Wahyu menjelaskan terdakwa telah terbukti secara Absah dan meyakinkan melakukan tindak pidana. Sambo dinilai melanggar ketentuan Pasal 340 KUHP juncto 55 ayat 1 ke-1 KUHP dan melanggar Pasal 49 juncto Pasal 33 Undang-Undang No 19 Tahun 2016 tentang Perubahan atas Undang-Undang Nomor 11 Tahun 2008 tentang ITE juncto Pasal 55 ayat 1 ke-1 KUHP.
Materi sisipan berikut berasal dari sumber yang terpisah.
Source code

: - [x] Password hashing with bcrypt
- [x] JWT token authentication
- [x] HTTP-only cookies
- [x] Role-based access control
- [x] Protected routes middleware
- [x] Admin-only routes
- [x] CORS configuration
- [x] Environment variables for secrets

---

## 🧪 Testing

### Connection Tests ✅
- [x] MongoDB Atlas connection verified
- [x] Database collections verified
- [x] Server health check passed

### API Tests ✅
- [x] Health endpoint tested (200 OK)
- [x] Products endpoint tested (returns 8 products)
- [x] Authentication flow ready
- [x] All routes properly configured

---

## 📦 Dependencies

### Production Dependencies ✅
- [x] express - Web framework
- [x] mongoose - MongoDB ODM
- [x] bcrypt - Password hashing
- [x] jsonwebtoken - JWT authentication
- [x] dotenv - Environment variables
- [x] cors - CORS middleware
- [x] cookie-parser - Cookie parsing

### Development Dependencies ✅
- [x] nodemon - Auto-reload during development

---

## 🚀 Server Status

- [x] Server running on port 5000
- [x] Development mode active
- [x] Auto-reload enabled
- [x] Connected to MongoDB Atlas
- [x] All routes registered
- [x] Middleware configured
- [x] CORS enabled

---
Keberanian Hakim Ketua Wahyu dan Member majelis hakim Morgan Simanjuntak dan Alimin Ribut Sujono berlanjut. Penjatuhan vonis yang bersifat ultra petita (di atas tuntutan jaksa) juga dikenai kepada Putri Candrawathi dalam kasus yang sama. “Menjatuhkan pidana penjara terhadap Putri Candrawathi selama 20 tahun,” kata Hakim Wahyu. Vonis Kepada istri Sambo itu lebih tinggi daripada tuntutan jaksa delapan tahun penjara.

Cek Artikel:  Ayo Bicara Utang Kembali

Hakim Wahyu mengambil jalan istikamah sekaligus ijtihad, yakni penetapan hukum yang diyakini kebenarannya meski melampaui tuntutan jaksa. Secara harfiah, ultra petita berasal dari bahasa Latin. Ultra artinya Mengungguli, melampaui, ekstrem sekali. Sementara itu, petita yang artinya permohonan. Ultra petita pada intinya ialah Mengungguli apa yang diminta. Dalam praktiknya, ultra petita Terdapat yang dibolehkan dan Bukan diperbolehkan.

Putusan ultra petita yang dibolehkan dengan syarat putusan pidana tersebut Bukan Mengungguli batas ancaman pidana maksimum ataupun di Rendah ancaman minimum sesuai dengan peraturan perundang-undangan. Sementara itu, putusan ultra petita yang Bukan diperbolehkan ialah putusan yang dijatuhkan hakim di luar pasal yang didakwakan jaksa. Putusan pidana yang dijatuhkan hakim Mengungguli ancaman maksimum atau di Rendah ancaman minimum yang dituangkan dalam pasal undang-undang hukum pidana yang digunakan jaksa dalam dakwaannya.

Cek Artikel:  Senator Uhuy

Vonis Wafat terhadap Sambo dan vonis 20 tahun Kepada Putri Membikin sejumlah kalangan kecele. Pasalnya, majelis hakim PN Jakarta Selatan dinilai Bukan akan berani memberikan putusan hukuman tersebut, terutama Kepada Sambo. Terlebih Tengah, Menko Polhukam Mahfud MD mengatakan Terdapat gerakan ‘Rendah tanah’ yang memengaruhi putusan terhadap Sambo dan Rekan-Rekan.

Selama persidangan, Hakim Wahyu menyedot perhatian publik. Wakil Ketua PN Jakarta Selatan itu kerap memberikan pertanyaan atau pernyataan tajam kepada para terdakwa. Hakim berusia 46 tahun yang selalu tampil mengenakan masker itu sempat kesal kepada terdakwa Kuat Ma’ruf yang diduga kerap berbohong di persidangan. “Kalau Kerabat sudah Membikin keterangan seperti itu di awal (jujur), ceritanya enggak seperti ini, paham? Bukan akan 95 polisi yang akan disidang etik kalau Kerabat bicara seperti itu,” tandas Hakim Wahyu.

Cek Artikel:  Pelanggaran Etik Anwar dan Hasyim

Keberanian Wahyu dan Member majelis hakim patut diacungi jempol setinggi-tingginya. Publik Tetap berharap keberanian mereka dalam memberikan vonis ringan Kepada terdakwa sang eksekutor yang juga ajudan Sambo, Richard Eliezer. Dia sebelumnya dituntut pidana penjara 12 tahun. Eliezer dinilai banyak berperan dalam membuka jalan terang kasus pembunuhan keji tersebut.

Penegakan hukum Bukan berdimensi tunggal. Menurut Gustav Radbruch, penegakan hukum harus memenuhi triad (tritunggal), yakni kepastian hukum (Formal certainty), keadilan (justice), dan kemanfaatan (utility, purposiveness). Vonis Wafat Kepada Sambo Mempunyai banyak Maksud. Langit tak perlu runtuh Kepada menegakkan nyali mengetuk palu keadilan. Tabik!